**Problem description:**
Look through the records below, and whenever a line contains "name", copy it.

**Listed records:**
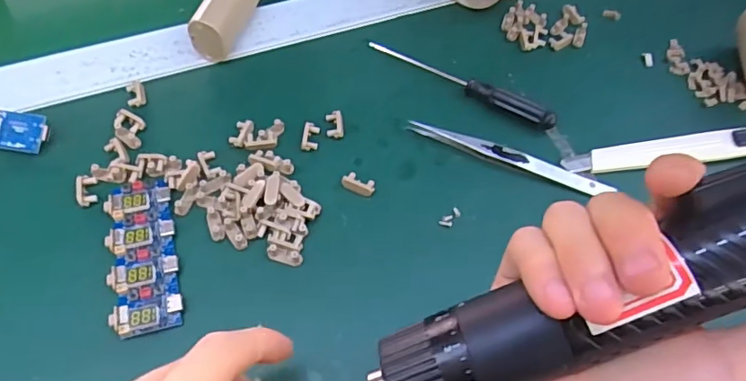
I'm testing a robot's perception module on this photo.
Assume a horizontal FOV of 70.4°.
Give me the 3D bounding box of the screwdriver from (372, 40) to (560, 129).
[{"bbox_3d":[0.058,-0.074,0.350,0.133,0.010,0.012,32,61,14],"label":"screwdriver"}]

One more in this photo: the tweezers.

--

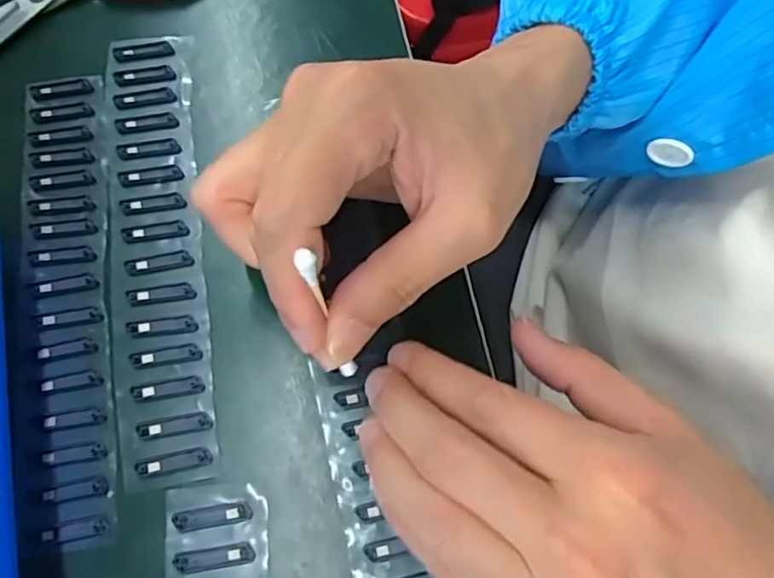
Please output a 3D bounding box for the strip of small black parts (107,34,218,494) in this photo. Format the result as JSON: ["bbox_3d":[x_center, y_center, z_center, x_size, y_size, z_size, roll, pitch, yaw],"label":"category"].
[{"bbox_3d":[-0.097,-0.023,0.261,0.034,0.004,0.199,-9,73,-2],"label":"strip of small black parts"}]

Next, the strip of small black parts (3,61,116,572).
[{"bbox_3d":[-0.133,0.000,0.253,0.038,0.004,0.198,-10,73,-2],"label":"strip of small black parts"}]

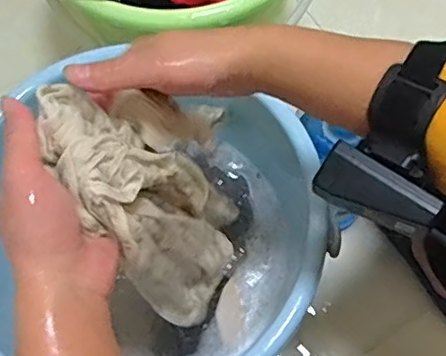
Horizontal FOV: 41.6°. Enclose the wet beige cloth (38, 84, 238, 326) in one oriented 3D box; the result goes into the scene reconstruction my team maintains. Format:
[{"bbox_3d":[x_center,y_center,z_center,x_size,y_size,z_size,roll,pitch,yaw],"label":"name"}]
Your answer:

---

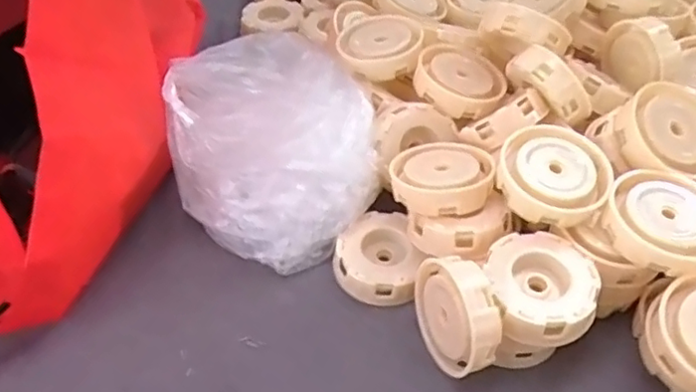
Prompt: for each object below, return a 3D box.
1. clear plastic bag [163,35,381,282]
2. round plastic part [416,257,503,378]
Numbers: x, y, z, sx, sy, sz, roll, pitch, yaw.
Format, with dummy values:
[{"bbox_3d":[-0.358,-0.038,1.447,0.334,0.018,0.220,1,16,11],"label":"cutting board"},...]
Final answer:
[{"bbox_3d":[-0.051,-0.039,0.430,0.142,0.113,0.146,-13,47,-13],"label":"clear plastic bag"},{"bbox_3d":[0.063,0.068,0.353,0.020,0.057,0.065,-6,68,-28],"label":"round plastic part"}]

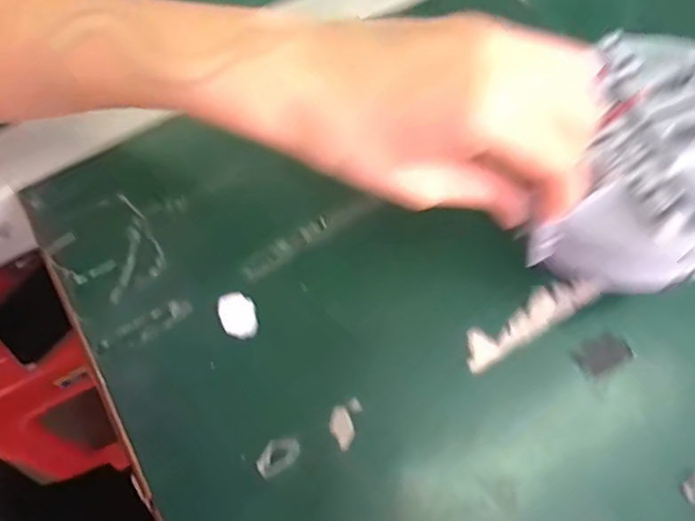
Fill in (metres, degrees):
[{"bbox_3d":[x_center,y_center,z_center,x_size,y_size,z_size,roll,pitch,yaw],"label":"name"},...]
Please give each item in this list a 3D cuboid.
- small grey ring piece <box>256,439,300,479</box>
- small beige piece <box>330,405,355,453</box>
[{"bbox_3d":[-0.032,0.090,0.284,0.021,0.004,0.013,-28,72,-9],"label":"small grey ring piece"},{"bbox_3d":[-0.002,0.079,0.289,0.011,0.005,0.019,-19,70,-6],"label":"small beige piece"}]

**Task output:**
[{"bbox_3d":[x_center,y_center,z_center,x_size,y_size,z_size,roll,pitch,yaw],"label":"name"}]
[{"bbox_3d":[x_center,y_center,z_center,x_size,y_size,z_size,roll,pitch,yaw],"label":"name"},...]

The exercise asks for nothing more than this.